Supongo que la contemplación de este recuero tuvo algo que ver con el hecho de que en el momento en que emergió me encontraba inmerso en una bañera. Un baño caliente tras un duro día de trabajo. No suelo dejarme disfrutar de baños calientes, pero en los hoteles suelo tomarme ese lujo. Sumergido en el agua se oían todo tipo de rumores y ruídos metálicos, seguramente provinientes de las cañerías, del resto de habitaciones; formando un entrañado de disonancias difíciles de imaginar en un sitio abandonado y poco concurrido como ese, ecos recóndidos que llegaban de una lejanía imaginable.
En el momento en que me cansé de la calidez del agua y sentí que estaba empezando a dejar de relajarme para conseguir más bien lo contrario descorché la bañera. Descorchar una bañera puede ser una operación bastante complicada en hoteles de mala muerte o mejor dicho de mala vida como aquél en el que me encontraba. Normalmente estos hoteles no tienen la diminuta cadenilla metálica que sujeta la bañera en sí con el tapón y no es hasta que intentas destapar el desague cuando entiendes lo que la presión del agua nos hace en los oídos: unos cuantos quilos de agua aprietan el tapón y si no te rompes una uña es bastante difícil sacarlo del agujero. Lo conseguí poniendo en riesgo la integridad de mi peine.

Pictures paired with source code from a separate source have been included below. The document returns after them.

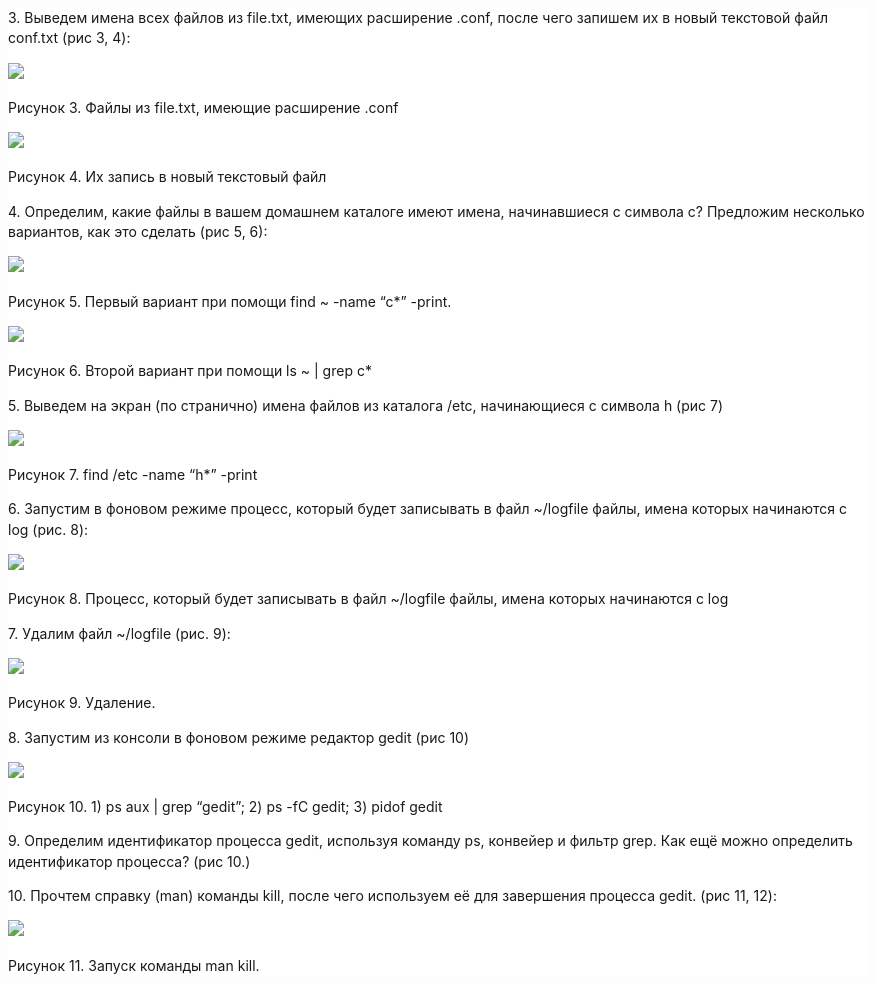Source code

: 3\. Выведем имена всех файлов из file.txt, имеющих расширение .conf, после чего запишем их в новый текстовой файл conf.txt (рис 3, 4):

![](Aspose.Words.bddcc895-d8a5-4e0e-b89c-1eea2608663e.003.jpeg)

Рисунок 3. Файлы из file.txt, имеющие расширение .conf

![](Aspose.Words.bddcc895-d8a5-4e0e-b89c-1eea2608663e.004.jpeg)

Рисунок 4. Их запись в новый текстовый файл

4\. Определим, какие файлы в вашем домашнем каталоге имеют имена, начинавшиеся с символа c? Предложим несколько вариантов, как это сделать (рис 5, 6):

![](Aspose.Words.bddcc895-d8a5-4e0e-b89c-1eea2608663e.005.jpeg)

Рисунок 5. Первый вариант при помощи find ~ -name “c\*” -print.

![](Aspose.Words.bddcc895-d8a5-4e0e-b89c-1eea2608663e.006.jpeg)

Рисунок 6. Второй вариант при помощи ls ~ | grep c\*

5\. Выведем на экран (по странично) имена файлов из каталога /etc, начинающиеся с символа h (рис 7)

![](Aspose.Words.bddcc895-d8a5-4e0e-b89c-1eea2608663e.007.jpeg)

Рисунок 7. find /etc -name “h\*” -print

6\. Запустим в фоновом режиме процесс, который будет записывать в файл ~/logfile файлы, имена которых начинаются с log (рис. 8):

![](Aspose.Words.bddcc895-d8a5-4e0e-b89c-1eea2608663e.008.jpeg)

Рисунок 8. Процесс, который будет записывать в файл ~/logfile файлы, имена которых начинаются с log

7\. Удалим файл ~/logfile (рис. 9): 

![](Aspose.Words.bddcc895-d8a5-4e0e-b89c-1eea2608663e.009.jpeg)

Рисунок 9. Удаление.

8\. Запустим из консоли в фоновом режиме редактор gedit (рис 10) 

![](Aspose.Words.bddcc895-d8a5-4e0e-b89c-1eea2608663e.010.jpeg)

Рисунок 10. 1) ps aux | grep “gedit”; 2) ps -fC gedit; 3) pidof gedit

9\. Определим идентификатор процесса gedit, используя команду ps, конвейер и фильтр grep. Как ещё можно определить идентификатор процесса? (рис 10.)

10\. Прочтем справку (man) команды kill, после чего используем её для завершения процесса gedit. (рис 11, 12):

![](Aspose.Words.bddcc895-d8a5-4e0e-b89c-1eea2608663e.011.jpeg)

Рисунок 11. Запуск команды man kill.
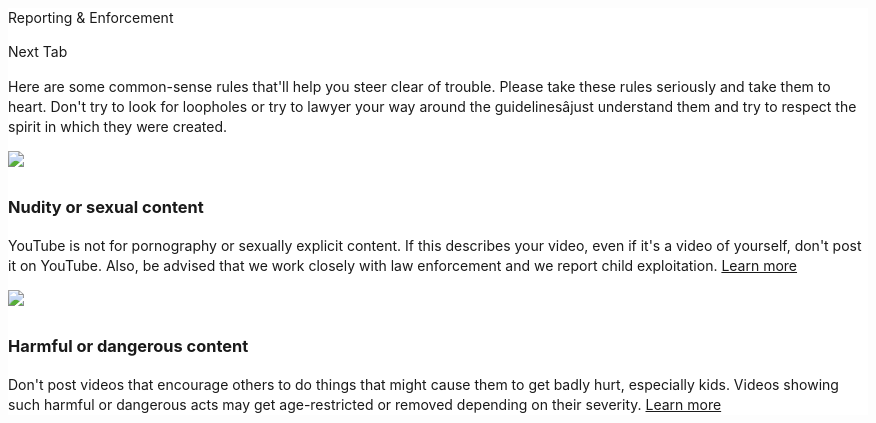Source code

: 


Reporting & Enforcement






Next Tab








 Here are some common-sense rules that'll help you steer clear of trouble. Please take these rules seriously and take them to heart. Don't try to look for loopholes or try to lawyer your way around the guidelinesâjust understand them and try to respect the spirit in which they were created.
 









![](/about/static/svgs/icons/policies/sexual-content-icon.svg?cache=d29d44e)



### Nudity or sexual content




 YouTube is not for pornography or sexually explicit content. If this describes your video, even if it's a video of yourself, don't post it on YouTube. Also, be advised that we work closely with law enforcement and we report child exploitation.
 [Learn more](https://support.google.com/youtube/answer/2802002?hl=en)









![](/about/static/svgs/icons/policies/harmful-content-icon.svg?cache=fc914bf)



### Harmful or dangerous content




 Don't post videos that encourage others to do things that might cause them to get badly hurt, especially kids. Videos showing such harmful or dangerous acts may get age-restricted or removed depending on their severity.
 [Learn more](https://support.google.com/youtube/answer/2801964?hl=en)






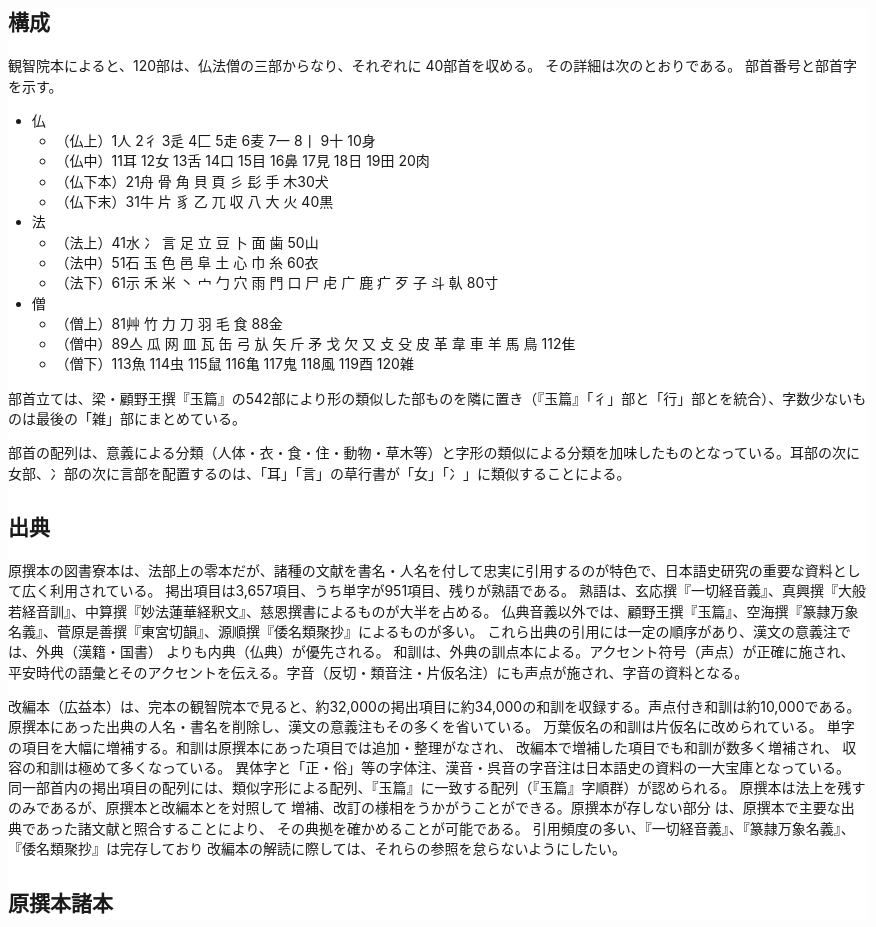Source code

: ## 構成

観智院本によると、120部は、仏法僧の三部からなり、それぞれに
40部首を収める。
その詳細は次のとおりである。
部首番号と部首字を示す。

- 仏
    - （仏上）1人 2彳 3辵 4匚 5走 6麦 7一 8丨 9十 10身
    - （仏中）11耳 12女 13舌 14口 15目 16鼻 17見 18日 19田 20肉
    - （仏下本）21舟 骨 角 貝 頁 彡 髟 手 木30犬
    - （仏下末）31牛 片 豸 乙 兀 収 八 大 火 40黒
- 法
    - （法上）41水 冫 言 足 立 豆 卜 面 歯 50山
    - （法中）51石 玉 色 邑 阜 土 心 巾 糸 60衣
    - （法下）61示 禾 米 丶 宀 勹 穴 雨 門 口 尸 虍 广 鹿 疒 歹 子 斗 倝 80寸
- 僧
    - （僧上）81艸 竹 力 刀 羽 毛 食 88金
    - （僧中）89亼 瓜 网 皿 瓦 缶 弓 㫃 矢 斤 矛 戈 欠 又 攴 殳 皮 革 韋 車 羊 馬 鳥 112隹
    - （僧下）113魚 114虫 115鼠 116亀 117鬼 118風 119酉 120雑 

部首立ては、梁・顧野王撰『玉篇』の542部により形の類似した部ものを隣に置き（『玉篇』「彳」部と「行」部とを統合）、字数少ないものは最後の「雑」部にまとめている。

部首の配列は、意義による分類（人体・衣・食・住・動物・草木等）と字形の類似による分類を加味したものとなっている。耳部の次に女部、冫部の次に言部を配置するのは、「耳」「言」の草行書が「女」「冫」に類似することによる。

## 出典

原撰本の図書寮本は、法部上の零本だが、諸種の文献を書名・人名を付して忠実に引用するのが特色で、日本語史研究の重要な資料として広く利用されている。
掲出項目は3,657項目、うち単字が951項目、残りが熟語である。
熟語は、玄応撰『一切経音義』、真興撰『大般若経音訓』、中算撰『妙法蓮華経釈文』、慈恩撰書によるものが大半を占める。
仏典音義以外では、顧野王撰『玉篇』、空海撰『篆隷万象名義』、菅原是善撰『東宮切韻』、源順撰『倭名類聚抄』によるものが多い。
これら出典の引用には一定の順序があり、漢文の意義注では、外典（漢籍・国書）
よりも内典（仏典）が優先される。
和訓は、外典の訓点本による。アクセント符号（声点）が正確に施され、平安時代の語彙とそのアクセントを伝える。字音（反切・類音注・片仮名注）にも声点が施され、字音の資料となる。


改編本（広益本）は、完本の観智院本で見ると、約32,000の掲出項目に約34,000の和訓を収録する。声点付き和訓は約10,000である。
原撰本にあった出典の人名・書名を削除し、漢文の意義注もその多くを省いている。
万葉仮名の和訓は片仮名に改められている。
単字の項目を大幅に増補する。和訓は原撰本にあった項目では追加・整理がなされ、
改編本で増補した項目でも和訓が数多く増補され、
収容の和訓は極めて多くなっている。
異体字と「正・俗」等の字体注、漢音・呉音の字音注は日本語史の資料の一大宝庫となっている。
同一部首内の掲出項目の配列には、類似字形による配列、『玉篇』に一致する配列（『玉篇』字順群）が認められる。
原撰本は法上を残すのみであるが、原撰本と改編本とを対照して
増補、改訂の様相をうかがうことができる。原撰本が存しない部分
は、原撰本で主要な出典であった諸文献と照合することにより、
その典拠を確かめることが可能である。
引用頻度の多い、『一切経音義』、『篆隷万象名義』、『倭名類聚抄』は完存しており
改編本の解読に際しては、それらの参照を怠らないようにしたい。

## 原撰本諸本
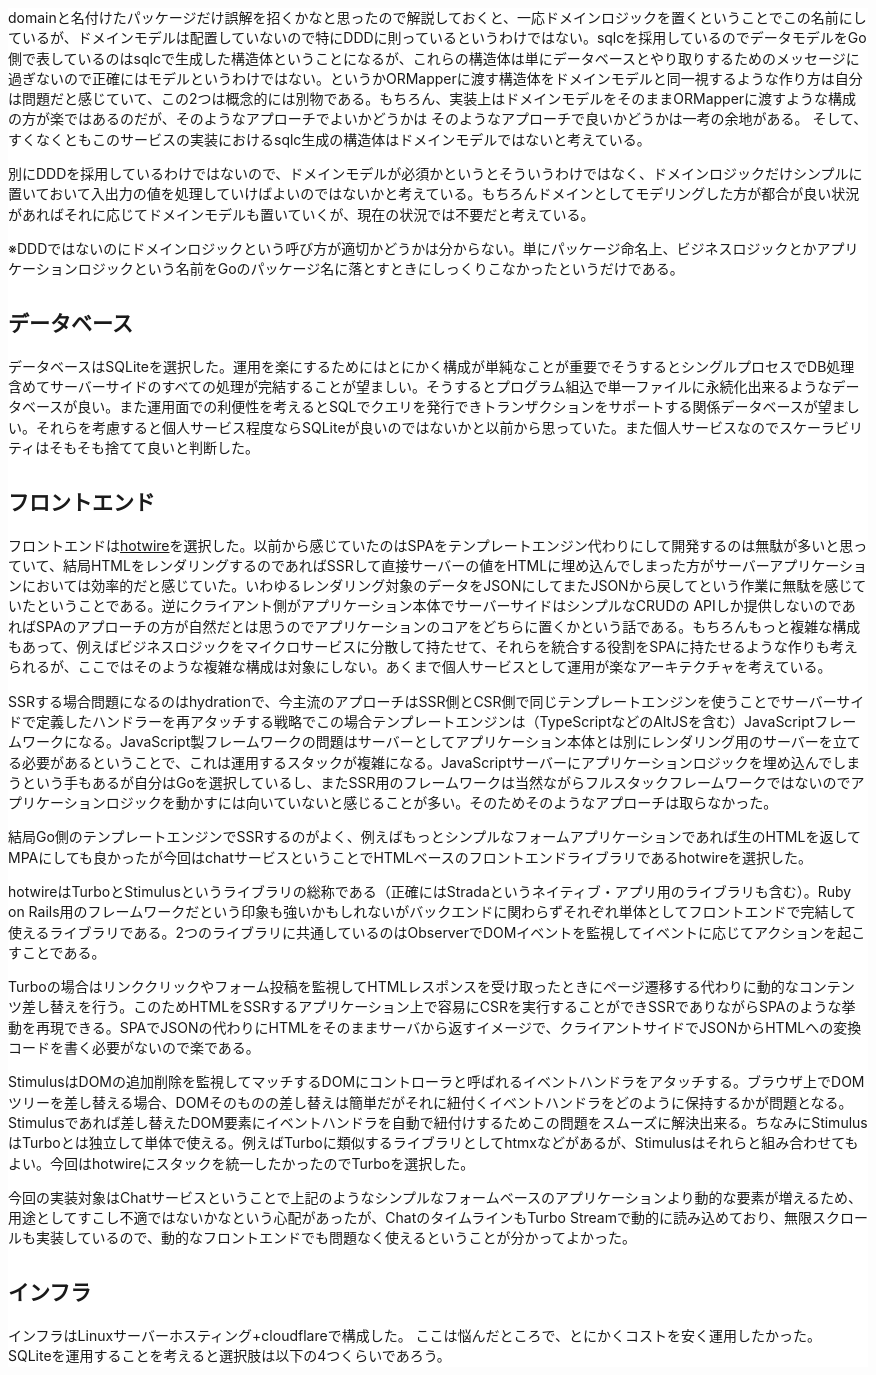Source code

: domainと名付けたパッケージだけ誤解を招くかなと思ったので解説しておくと、一応ドメインロジックを置くということでこの名前にしているが、ドメインモデルは配置していないので特にDDDに則っているというわけではない。sqlcを採用しているのでデータモデルをGo側で表しているのはsqlcで生成した構造体ということになるが、これらの構造体は単にデータベースとやり取りするためのメッセージに過ぎないので正確にはモデルというわけではない。というかORMapperに渡す構造体をドメインモデルと同一視するような作り方は自分は問題だと感じていて、この2つは概念的には別物である。もちろん、実装上はドメインモデルをそのままORMapperに渡すような構成の方が楽ではあるのだが、そのようなアプローチでよいかどうかは
そのようなアプローチで良いかどうかは一考の余地がある。
そして、すくなくともこのサービスの実装におけるsqlc生成の構造体はドメインモデルではないと考えている。

別にDDDを採用しているわけではないので、ドメインモデルが必須かというとそういうわけではなく、ドメインロジックだけシンプルに置いておいて入出力の値を処理していけばよいのではないかと考えている。もちろんドメインとしてモデリングした方が都合が良い状況があればそれに応じてドメインモデルも置いていくが、現在の状況では不要だと考えている。

※DDDではないのにドメインロジックという呼び方が適切かどうかは分からない。単にパッケージ命名上、ビジネスロジックとかアプリケーションロジックという名前をGoのパッケージ名に落とすときにしっくりこなかったというだけである。

## データベース
データベースはSQLiteを選択した。運用を楽にするためにはとにかく構成が単純なことが重要でそうするとシングルプロセスでDB処理含めてサーバーサイドのすべての処理が完結することが望ましい。そうするとプログラム組込で単一ファイルに永続化出来るようなデータベースが良い。また運用面での利便性を考えるとSQLでクエリを発行できトランザクションをサポートする関係データベースが望ましい。それらを考慮すると個人サービス程度ならSQLiteが良いのではないかと以前から思っていた。また個人サービスなのでスケーラビリティはそもそも捨てて良いと判断した。

## フロントエンド
フロントエンドは[hotwire](https://hotwired.dev/)を選択した。以前から感じていたのはSPAをテンプレートエンジン代わりにして開発するのは無駄が多いと思っていて、結局HTMLをレンダリングするのであればSSRして直接サーバーの値をHTMLに埋め込んでしまった方がサーバーアプリケーションにおいては効率的だと感じていた。いわゆるレンダリング対象のデータをJSONにしてまたJSONから戻してという作業に無駄を感じていたということである。逆にクライアント側がアプリケーション本体でサーバーサイドはシンプルなCRUDの APIしか提供しないのであればSPAのアプローチの方が自然だとは思うのでアプリケーションのコアをどちらに置くかという話である。もちろんもっと複雑な構成もあって、例えばビジネスロジックをマイクロサービスに分散して持たせて、それらを統合する役割をSPAに持たせるような作りも考えられるが、ここではそのような複雑な構成は対象にしない。あくまで個人サービスとして運用が楽なアーキテクチャを考えている。

SSRする場合問題になるのはhydrationで、今主流のアプローチはSSR側とCSR側で同じテンプレートエンジンを使うことでサーバーサイドで定義したハンドラーを再アタッチする戦略でこの場合テンプレートエンジンは（TypeScriptなどのAltJSを含む）JavaScriptフレームワークになる。JavaScript製フレームワークの問題はサーバーとしてアプリケーション本体とは別にレンダリング用のサーバーを立てる必要があるということで、これは運用するスタックが複雑になる。JavaScriptサーバーにアプリケーションロジックを埋め込んでしまうという手もあるが自分はGoを選択しているし、またSSR用のフレームワークは当然ながらフルスタックフレームワークではないのでアプリケーションロジックを動かすには向いていないと感じることが多い。そのためそのようなアプローチは取らなかった。

結局Go側のテンプレートエンジンでSSRするのがよく、例えばもっとシンプルなフォームアプリケーションであれば生のHTMLを返してMPAにしても良かったが今回はchatサービスということでHTMLベースのフロントエンドライブラリであるhotwireを選択した。 

hotwireはTurboとStimulusというライブラリの総称である（正確にはStradaというネイティブ・アプリ用のライブラリも含む）。Ruby on Rails用のフレームワークだという印象も強いかもしれないがバックエンドに関わらずそれぞれ単体としてフロントエンドで完結して使えるライブラリである。2つのライブラリに共通しているのはObserverでDOMイベントを監視してイベントに応じてアクションを起こすことである。

Turboの場合はリンククリックやフォーム投稿を監視してHTMLレスポンスを受け取ったときにページ遷移する代わりに動的なコンテンツ差し替えを行う。このためHTMLをSSRするアプリケーション上で容易にCSRを実行することができSSRでありながらSPAのような挙動を再現できる。SPAでJSONの代わりにHTMLをそのままサーバから返すイメージで、クライアントサイドでJSONからHTMLへの変換コードを書く必要がないので楽である。

StimulusはDOMの追加削除を監視してマッチするDOMにコントローラと呼ばれるイベントハンドラをアタッチする。ブラウザ上でDOMツリーを差し替える場合、DOMそのものの差し替えは簡単だがそれに紐付くイベントハンドラをどのように保持するかが問題となる。Stimulusであれば差し替えたDOM要素にイベントハンドラを自動で紐付けするためこの問題をスムーズに解決出来る。ちなみにStimulusはTurboとは独立して単体で使える。例えばTurboに類似するライブラリとしてhtmxなどがあるが、Stimulusはそれらと組み合わせてもよい。今回はhotwireにスタックを統一したかったのでTurboを選択した。

今回の実装対象はChatサービスということで上記のようなシンプルなフォームベースのアプリケーションより動的な要素が増えるため、用途としてすこし不適ではないかなという心配があったが、ChatのタイムラインもTurbo Streamで動的に読み込めており、無限スクロールも実装しているので、動的なフロントエンドでも問題なく使えるということが分かってよかった。

## インフラ
インフラはLinuxサーバーホスティング+cloudflareで構成した。
ここは悩んだところで、とにかくコストを安く運用したかった。
SQLiteを運用することを考えると選択肢は以下の4つくらいであろう。
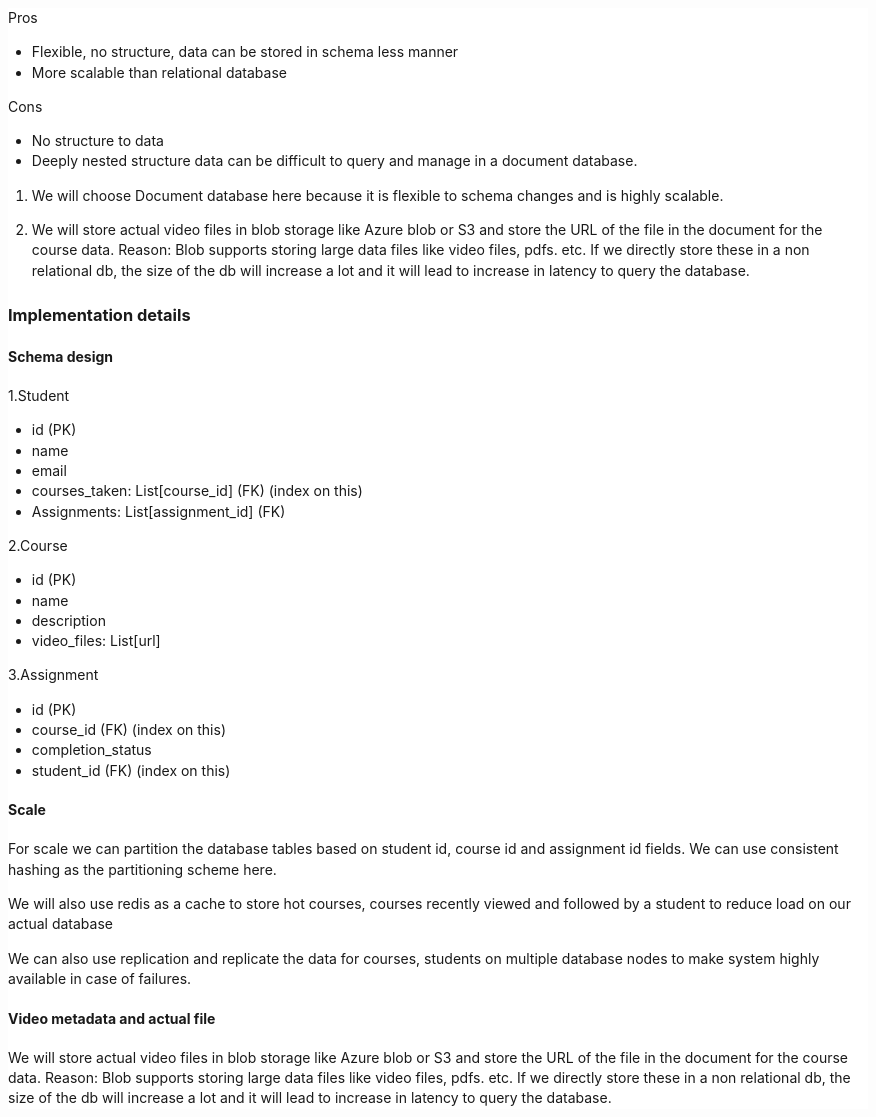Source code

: Pros

- Flexible, no structure, data can be stored in schema less manner
- More scalable than relational database

Cons

- No structure to data
- Deeply nested structure data can be difficult to query and manage in a document database.

1. We will choose Document database here because it is flexible to schema changes and is highly scalable.

2. We will store actual video files in blob storage like Azure blob or S3 and store the URL of the file in the document for the course data. Reason: Blob supports storing large data files like video files, pdfs. etc. If we directly store these in a non relational db, the size of the db will increase a lot and it will lead to increase in latency to query the database.

### Implementation details

#### Schema design

1.Student
- id (PK)
- name
- email
- courses_taken: List[course_id] (FK) (index on this)
- Assignments: List[assignment_id] (FK)

2.Course
- id (PK)
- name
- description
- video_files: List[url]

3.Assignment
- id (PK)
- course_id (FK) (index on this)
- completion_status
- student_id (FK) (index on this)

#### Scale

For scale we can partition the database tables based on student id, course id and assignment id fields. We can use consistent hashing as the partitioning scheme here.

We will also use redis as a cache to store hot courses, courses recently viewed and followed by a student to reduce load on our actual database

We can also use replication and replicate the data for courses, students on multiple database nodes to make system highly available in case of failures.

#### Video metadata and actual file

 We will store actual video files in blob storage like Azure blob or S3 and store the URL of the file in the document for the course data. Reason: Blob supports storing large data files like video files, pdfs. etc. If we directly store these in a non relational db, the size of the db will increase a lot and it will lead to increase in latency to query the database.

Mientras el agua se iba vaciando me tumbé de nuevo en la bañera. Si el baño en el que estás es suficientemente cálido sentir como se vacía el agua y como partes de tu cuerpo van quedando descubiertas como una playa llena de moluscos cuando baja la marea es una sensación relajante y más bien agradable. Llega además el momento en que el pene de uno va quedando al descubierto, flotando gira ligeramente alrededor de si mismo y se va posando tímidamente en el abdomen, flácido, carente de vida y orgánico se parece a una ballena muerta que al bajar la marea de la playa llena de moluscos se queda varada, posada en la arena entre enjambres de algas secas.
Pronto llegarán decenas, quizá centenares de curiosos para ver a la verga varada carente de cualquier orgullo, algunos la pisarán, otros le echarán fotos o se echarán fotos con ella y quizá otros intentarán devolverla a las profundidades de un mar que a estas alturas prácticamente se ha secado. Alguno incluso pensará que la mejor forma de deshacerse de ella es volarla por los aires con un poco de dinamita. Al menos, eso fue lo que pensaron en los setenta los ciudadanos de un pueblo de la costa este de los Estados Unidos.
Tumbado en una bañera seca, varado por completo, incapaz de mover un músculo, en un hotel de mala vida y buena muerte entrarón forzando la puerta un grupo de marineros agitados con paquetes de dinamita, registraron toda la habitación en busca de aceite de ballena, rajaron la cama con un arpón, rompieron el contenido del mueble bar, lanzaron la televisión por la ventana. Dejaron sus pisadas mojadas por toda la moqueta y su olor a pescado tras de sí. Me cogieron por la fuerza, me ataron a la cama y me envolvieron con dinamita. Rompieron los cristales de las ventanas, salieron por el porche y tomando las distancias suficientes para no lastimarse, detonaron todos y cada uno de los paquetes de dinamita.
Durante unos minutos cundió el pánico en ese pequeño pueblo de norteamárica, muchos ciudadanos ignorantes del gran evento que sacudía la ciudad vieron incrédulos como gigantescos trozos de carne, hueso y grasa destrozaban sus coches y sus tejados. Algunos incluso resultaron heridos y durante unos instantes una inmensa nube de polvo y sangre cubrió la playa y parte del pueblo, un estruendo gigantesco precedido de una lluvia de miles de trozos de entrañas entre los cuales seguramente estaría el pene de uno al descubierto, flotando girado ligeramente alrededor de si mismo y se posado tímidamente en el abdomen, flácido, carente de vida y orgánico parecido a una ballena muerta que al bajar la marea de una playa llena de moluscos se queda varada, posada en la arena entre enjambres de algas secas.